參、核被告蘇桂花、蘇文環所為,均係犯刑法第277條第1項之傷害罪。原審以被告2人所犯罪證明確,予以論罪科刑,固非無見,惟查,聲請簡易判決處刑書謂被告蘇文環係共同涉犯傷害罪嫌云云,然依上開貳所述之理由,被告蘇王阿期被訴傷害犯行部分尚屬不能證明,自應為其此部分無罪之諭知,且告訴人蘇桂花因本件傷害所造成之傷勢並無「左眼角膜水腫」,原審未審酌此部分證據逕認被告蘇王阿期犯傷害罪且與被告蘇文環所犯之罪間,有共同正犯關係,又誤認告訴人蘇桂花另受有「左眼角膜水腫」之傷害,均有未洽,檢察官以被告蘇文環、蘇王阿期共同傷害告訴人之視能,已達重傷害之程度,且量刑過輕為由提起上訴,上訴人蘇桂花否認犯行提起上訴,雖均無理由,然原審判決既有可議,自屬無可維持,故應就被告蘇文環、蘇王阿期2人傷害部分予以撤銷改判。惟上訴人蘇桂花傷害犯行,洵屬明確,原審認事用法,應無違誤,上訴人猶空言否認犯行,提起本件上訴,為無理由,應予駁回。
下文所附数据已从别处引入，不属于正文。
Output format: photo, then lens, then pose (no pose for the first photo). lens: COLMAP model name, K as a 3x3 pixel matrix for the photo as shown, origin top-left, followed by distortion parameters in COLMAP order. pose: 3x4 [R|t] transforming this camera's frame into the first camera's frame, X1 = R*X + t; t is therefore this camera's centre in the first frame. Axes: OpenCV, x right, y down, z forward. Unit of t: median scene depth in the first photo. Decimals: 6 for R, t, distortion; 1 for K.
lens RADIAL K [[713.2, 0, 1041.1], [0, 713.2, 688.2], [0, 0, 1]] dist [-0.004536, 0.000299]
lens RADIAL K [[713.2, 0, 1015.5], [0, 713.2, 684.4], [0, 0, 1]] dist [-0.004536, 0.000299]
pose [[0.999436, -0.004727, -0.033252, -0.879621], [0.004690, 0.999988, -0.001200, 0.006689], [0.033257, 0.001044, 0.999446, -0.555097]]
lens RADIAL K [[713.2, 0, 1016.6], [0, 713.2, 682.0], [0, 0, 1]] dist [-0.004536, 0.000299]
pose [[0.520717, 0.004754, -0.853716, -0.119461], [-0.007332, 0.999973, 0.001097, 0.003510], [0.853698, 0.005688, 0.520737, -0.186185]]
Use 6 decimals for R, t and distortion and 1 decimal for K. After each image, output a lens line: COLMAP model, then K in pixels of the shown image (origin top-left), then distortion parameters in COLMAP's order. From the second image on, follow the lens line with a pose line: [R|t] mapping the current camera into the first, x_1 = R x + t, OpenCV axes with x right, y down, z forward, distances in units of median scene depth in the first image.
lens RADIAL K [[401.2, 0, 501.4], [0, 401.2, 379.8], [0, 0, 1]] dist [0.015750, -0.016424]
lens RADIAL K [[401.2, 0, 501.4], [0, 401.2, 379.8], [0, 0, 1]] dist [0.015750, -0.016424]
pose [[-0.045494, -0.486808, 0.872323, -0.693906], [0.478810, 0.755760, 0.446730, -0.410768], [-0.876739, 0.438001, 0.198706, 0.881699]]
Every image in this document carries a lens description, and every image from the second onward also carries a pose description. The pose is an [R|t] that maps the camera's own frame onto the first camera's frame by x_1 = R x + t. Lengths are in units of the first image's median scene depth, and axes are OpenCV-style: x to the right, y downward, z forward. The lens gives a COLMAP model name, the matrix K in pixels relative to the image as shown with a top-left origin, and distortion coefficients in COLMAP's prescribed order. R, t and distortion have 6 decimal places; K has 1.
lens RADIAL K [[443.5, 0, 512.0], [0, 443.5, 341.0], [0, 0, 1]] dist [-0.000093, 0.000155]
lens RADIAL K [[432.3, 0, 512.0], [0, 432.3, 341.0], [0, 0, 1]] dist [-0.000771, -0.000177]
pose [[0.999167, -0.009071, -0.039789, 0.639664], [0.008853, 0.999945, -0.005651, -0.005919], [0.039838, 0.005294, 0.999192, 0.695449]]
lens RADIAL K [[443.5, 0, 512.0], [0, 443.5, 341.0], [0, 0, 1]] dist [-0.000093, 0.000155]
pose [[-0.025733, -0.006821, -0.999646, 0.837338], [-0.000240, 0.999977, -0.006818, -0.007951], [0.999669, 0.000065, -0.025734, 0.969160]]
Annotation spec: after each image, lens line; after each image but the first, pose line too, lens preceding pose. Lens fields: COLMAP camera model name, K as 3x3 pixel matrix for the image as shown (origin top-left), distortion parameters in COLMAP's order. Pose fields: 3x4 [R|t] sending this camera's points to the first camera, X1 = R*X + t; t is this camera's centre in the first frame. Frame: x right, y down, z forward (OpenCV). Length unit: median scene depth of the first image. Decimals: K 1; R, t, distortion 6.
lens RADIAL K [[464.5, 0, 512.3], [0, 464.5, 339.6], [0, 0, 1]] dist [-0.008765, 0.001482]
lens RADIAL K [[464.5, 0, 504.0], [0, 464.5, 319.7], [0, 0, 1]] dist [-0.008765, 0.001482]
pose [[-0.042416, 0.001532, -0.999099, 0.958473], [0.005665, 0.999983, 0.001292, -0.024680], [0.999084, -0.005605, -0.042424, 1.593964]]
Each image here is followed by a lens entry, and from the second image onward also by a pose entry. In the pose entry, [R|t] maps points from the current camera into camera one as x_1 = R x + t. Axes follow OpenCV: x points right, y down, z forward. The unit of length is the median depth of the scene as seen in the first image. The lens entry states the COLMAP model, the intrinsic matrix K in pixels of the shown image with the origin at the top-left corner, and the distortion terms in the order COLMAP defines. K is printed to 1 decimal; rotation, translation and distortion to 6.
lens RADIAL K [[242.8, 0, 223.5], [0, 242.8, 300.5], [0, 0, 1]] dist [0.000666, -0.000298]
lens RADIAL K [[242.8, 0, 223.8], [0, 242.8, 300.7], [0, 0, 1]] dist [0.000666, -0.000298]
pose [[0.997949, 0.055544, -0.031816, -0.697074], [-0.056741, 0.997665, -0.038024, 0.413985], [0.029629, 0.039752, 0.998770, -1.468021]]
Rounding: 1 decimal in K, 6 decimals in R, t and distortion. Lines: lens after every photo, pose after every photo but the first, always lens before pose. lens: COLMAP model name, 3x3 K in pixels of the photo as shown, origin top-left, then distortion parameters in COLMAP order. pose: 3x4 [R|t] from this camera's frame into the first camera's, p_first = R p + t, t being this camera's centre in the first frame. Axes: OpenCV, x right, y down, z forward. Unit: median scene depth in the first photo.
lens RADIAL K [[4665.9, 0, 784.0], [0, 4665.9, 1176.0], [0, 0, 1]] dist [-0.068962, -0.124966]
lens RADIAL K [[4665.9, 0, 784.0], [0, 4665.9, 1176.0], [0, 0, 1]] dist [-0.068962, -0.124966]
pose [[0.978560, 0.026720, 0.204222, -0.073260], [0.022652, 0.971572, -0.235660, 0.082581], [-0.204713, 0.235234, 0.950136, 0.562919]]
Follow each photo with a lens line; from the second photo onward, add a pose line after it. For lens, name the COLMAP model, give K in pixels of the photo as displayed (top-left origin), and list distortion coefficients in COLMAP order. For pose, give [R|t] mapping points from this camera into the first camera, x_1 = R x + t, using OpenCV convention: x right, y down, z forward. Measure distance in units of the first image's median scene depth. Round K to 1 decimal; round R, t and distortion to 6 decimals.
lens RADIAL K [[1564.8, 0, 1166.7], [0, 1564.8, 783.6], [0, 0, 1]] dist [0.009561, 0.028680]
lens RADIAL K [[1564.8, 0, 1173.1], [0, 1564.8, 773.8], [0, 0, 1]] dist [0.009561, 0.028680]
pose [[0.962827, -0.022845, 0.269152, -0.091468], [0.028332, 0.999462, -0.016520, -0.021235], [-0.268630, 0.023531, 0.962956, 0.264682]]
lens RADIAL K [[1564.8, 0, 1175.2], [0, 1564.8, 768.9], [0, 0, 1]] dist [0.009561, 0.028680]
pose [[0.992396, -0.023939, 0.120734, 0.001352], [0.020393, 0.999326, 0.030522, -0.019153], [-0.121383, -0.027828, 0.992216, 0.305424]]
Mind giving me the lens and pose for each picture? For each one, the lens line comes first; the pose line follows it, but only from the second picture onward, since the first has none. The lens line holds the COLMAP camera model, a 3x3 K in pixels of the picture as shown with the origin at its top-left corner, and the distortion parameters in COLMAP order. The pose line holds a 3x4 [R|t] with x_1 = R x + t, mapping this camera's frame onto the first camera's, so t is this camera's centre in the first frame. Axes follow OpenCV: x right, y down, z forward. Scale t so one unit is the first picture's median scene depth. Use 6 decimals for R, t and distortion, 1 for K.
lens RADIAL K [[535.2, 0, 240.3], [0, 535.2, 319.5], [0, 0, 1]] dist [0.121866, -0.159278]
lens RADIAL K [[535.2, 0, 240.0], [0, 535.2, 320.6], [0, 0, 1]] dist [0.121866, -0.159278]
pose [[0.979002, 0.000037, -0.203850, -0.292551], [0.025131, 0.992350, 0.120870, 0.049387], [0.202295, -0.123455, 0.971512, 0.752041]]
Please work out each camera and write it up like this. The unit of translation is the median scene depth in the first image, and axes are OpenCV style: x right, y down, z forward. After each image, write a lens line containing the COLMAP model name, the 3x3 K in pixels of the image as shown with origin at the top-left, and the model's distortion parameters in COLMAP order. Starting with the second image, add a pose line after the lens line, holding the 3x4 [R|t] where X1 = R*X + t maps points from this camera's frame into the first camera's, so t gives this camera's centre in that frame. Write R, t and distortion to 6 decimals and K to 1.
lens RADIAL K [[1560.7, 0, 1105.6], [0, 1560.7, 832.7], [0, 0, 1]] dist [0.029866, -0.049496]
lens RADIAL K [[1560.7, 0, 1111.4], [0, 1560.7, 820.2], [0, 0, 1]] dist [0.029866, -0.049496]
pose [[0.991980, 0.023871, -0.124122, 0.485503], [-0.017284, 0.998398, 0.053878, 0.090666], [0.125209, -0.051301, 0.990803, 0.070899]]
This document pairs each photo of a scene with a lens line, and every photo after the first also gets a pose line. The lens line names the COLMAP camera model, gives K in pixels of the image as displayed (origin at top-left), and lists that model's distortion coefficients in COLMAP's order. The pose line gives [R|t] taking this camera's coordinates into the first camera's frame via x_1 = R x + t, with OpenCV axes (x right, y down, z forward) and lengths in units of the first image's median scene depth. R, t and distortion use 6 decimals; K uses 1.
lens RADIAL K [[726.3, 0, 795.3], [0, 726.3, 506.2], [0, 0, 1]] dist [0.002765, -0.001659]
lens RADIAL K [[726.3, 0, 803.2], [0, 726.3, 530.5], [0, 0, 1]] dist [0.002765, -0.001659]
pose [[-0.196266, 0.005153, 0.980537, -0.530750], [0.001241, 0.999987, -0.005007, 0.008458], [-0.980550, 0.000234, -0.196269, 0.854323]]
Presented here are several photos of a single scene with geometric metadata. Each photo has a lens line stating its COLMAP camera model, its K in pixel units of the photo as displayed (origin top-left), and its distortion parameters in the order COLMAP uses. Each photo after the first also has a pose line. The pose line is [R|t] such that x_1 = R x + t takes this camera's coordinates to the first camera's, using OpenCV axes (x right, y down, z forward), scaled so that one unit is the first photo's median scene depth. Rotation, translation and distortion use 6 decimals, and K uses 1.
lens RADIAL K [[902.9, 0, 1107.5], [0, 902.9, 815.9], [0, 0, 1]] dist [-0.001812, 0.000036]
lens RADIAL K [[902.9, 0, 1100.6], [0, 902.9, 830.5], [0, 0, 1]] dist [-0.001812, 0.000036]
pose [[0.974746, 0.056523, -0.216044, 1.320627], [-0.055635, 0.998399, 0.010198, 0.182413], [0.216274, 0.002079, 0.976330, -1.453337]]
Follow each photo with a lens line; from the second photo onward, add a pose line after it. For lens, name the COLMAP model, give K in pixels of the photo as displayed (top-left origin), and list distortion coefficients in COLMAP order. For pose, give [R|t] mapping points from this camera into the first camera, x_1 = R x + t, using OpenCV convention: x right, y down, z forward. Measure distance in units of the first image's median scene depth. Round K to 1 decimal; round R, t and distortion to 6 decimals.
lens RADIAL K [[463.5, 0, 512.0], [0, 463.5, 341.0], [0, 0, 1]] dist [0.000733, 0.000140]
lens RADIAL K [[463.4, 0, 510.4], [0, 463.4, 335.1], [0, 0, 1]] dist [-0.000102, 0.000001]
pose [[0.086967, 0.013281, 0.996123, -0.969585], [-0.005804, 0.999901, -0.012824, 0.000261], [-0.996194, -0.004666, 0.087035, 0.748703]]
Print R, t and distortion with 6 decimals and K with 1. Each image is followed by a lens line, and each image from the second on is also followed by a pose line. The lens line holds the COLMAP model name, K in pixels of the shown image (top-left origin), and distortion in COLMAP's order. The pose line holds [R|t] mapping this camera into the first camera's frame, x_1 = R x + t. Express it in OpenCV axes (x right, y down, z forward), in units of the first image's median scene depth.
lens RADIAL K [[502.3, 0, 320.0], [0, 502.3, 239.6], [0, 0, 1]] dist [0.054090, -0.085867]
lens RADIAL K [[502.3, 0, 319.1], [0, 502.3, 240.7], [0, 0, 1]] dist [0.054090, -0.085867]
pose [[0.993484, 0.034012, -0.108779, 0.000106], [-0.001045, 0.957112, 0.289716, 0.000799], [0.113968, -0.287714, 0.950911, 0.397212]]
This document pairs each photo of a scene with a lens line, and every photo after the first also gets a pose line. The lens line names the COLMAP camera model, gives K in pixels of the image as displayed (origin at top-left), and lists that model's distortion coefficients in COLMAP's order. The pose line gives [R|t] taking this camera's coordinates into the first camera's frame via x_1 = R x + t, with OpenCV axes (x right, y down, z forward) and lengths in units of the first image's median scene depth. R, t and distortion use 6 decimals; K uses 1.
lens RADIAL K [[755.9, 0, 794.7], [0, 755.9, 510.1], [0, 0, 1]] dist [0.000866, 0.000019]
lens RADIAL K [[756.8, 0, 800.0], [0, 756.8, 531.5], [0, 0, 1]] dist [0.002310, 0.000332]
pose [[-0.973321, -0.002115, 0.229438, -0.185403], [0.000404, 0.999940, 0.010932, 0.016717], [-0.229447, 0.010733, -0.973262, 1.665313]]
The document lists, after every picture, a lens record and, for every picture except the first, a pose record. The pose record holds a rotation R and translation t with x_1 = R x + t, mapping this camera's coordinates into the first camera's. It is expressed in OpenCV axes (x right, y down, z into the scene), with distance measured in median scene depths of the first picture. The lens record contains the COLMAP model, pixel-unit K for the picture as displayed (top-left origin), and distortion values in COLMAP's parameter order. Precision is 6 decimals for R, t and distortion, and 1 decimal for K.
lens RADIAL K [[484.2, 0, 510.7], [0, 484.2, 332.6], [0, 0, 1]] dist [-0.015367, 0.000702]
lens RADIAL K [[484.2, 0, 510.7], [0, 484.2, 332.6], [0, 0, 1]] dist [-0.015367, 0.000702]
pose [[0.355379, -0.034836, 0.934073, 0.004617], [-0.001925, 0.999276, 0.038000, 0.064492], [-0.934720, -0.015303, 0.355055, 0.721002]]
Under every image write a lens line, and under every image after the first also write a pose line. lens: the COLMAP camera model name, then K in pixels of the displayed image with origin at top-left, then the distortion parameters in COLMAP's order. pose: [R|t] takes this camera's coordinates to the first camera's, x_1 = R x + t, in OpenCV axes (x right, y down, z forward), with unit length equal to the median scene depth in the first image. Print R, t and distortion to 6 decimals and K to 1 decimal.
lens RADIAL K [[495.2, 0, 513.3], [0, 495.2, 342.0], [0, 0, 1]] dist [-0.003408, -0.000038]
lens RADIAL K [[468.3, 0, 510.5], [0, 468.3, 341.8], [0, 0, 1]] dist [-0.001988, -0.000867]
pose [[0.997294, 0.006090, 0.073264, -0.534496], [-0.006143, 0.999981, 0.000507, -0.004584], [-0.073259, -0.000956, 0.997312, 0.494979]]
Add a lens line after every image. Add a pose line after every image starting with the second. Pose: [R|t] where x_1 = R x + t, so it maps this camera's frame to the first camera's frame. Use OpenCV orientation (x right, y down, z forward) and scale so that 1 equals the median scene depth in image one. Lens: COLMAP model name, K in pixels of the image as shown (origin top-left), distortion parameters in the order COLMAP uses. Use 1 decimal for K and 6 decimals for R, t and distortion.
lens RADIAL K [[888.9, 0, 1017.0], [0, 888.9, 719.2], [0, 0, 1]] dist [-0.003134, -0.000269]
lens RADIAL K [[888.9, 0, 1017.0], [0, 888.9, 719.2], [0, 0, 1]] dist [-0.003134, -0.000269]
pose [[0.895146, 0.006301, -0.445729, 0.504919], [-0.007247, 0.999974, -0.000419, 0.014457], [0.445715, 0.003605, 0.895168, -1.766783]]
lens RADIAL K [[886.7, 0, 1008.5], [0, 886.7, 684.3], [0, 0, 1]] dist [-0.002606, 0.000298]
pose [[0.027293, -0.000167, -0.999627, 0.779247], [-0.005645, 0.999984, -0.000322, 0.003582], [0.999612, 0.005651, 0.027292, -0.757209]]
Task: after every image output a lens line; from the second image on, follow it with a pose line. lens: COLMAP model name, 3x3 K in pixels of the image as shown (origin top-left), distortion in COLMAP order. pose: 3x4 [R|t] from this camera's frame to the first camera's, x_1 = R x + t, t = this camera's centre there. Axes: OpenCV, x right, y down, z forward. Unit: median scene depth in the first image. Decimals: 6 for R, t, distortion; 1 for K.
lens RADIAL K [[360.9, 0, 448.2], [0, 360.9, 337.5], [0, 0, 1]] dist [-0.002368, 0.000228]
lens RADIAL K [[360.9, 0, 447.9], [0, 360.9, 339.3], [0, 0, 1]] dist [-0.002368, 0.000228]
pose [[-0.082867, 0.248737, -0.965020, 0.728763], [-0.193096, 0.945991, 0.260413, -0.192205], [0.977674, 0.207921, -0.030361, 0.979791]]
爰審酌被告蘇文環與告訴人蘇桂花,互為族親,遇事卻無法理性解決,反以尋釁之激烈方式為之,然因告訴人蘇桂花動口後先行動手,且對於受傷程度有所誇大,造成司法資源之浪費,惡性並未較被告蘇文環輕微,兼衡被告蘇文環之素行(見卷附之臺灣高等法院被告全國前案紀錄表)、犯罪之動機、目的、手段、智識程度、被害人蘇桂花所受傷害之程度等一切情狀,量處如主文所示之刑,並諭知易科罰金之折算標準,以示儆懲。
肆、本件原審未及查明被告蘇王阿期傷害部分應諭知無罪之判決,及被告蘇文環並無共犯,顯然與檢察官具以求處罪刑之事實不符,致未依刑事訴訟法第451之1第4項但書第2、3款、第452條規定適用通常程序審理,而誤用簡易判決處刑,其所踐行之簡易處刑程序違背法令,其簡易處刑程序存有瑕疵,為保障當事人之審級利益,本院合議庭就被告蘇文環、蘇王阿期部分依通常程序審判後,撤銷原審判決,以第一審法院之地位自為第一審判決。
據上論斷,應依刑事訴訟法第455條之1第1項、第3項、第45
2條、第451之1第4項但書第2、3款、第368條、第369條第1項前段、第364條、第299條第1項前段、第301條第1項,刑法第277條第1項、第41條第1項前段,刑法施行法第1條之1第1項、第2項前段,判決如主文。
本案經檢察官李秀玲到庭執行職務。
中華民國101年11月1日
刑事第五庭審判長法官周淡怡
法官李淑惠法官陳德池以上正本證明與原本無異。
被告蘇桂花部分不得上訴。
被告蘇文環、蘇王阿期部分,檢察官及被告如不服本判決應於收受判決後10日內向本院提出上訴書狀,並應敘述具體理由;其未敘述上訴理由者,應於上訴期間屆滿後20日內向本院補提理由書(均須按他造當事人之人數附繕本)「切勿逕送上級法院」。
告訴人或被害人對於判決如有不服具備理由請求檢察官上訴者,其上訴期間之計算係以檢察官收受判決正本之日期為準。
中華民國101年11月1日
書記官陳文新附錄本案論罪科刑法條中華民國刑法第277條(普通傷害罪)傷害人之身體或健康者,處3年以下有期徒刑、拘役或1千元以下罰金。
犯前項之罪因而致人於死者,處無期徒刑或7年以上有期徒刑;致重傷者,處3年以上10年以下有期徒刑。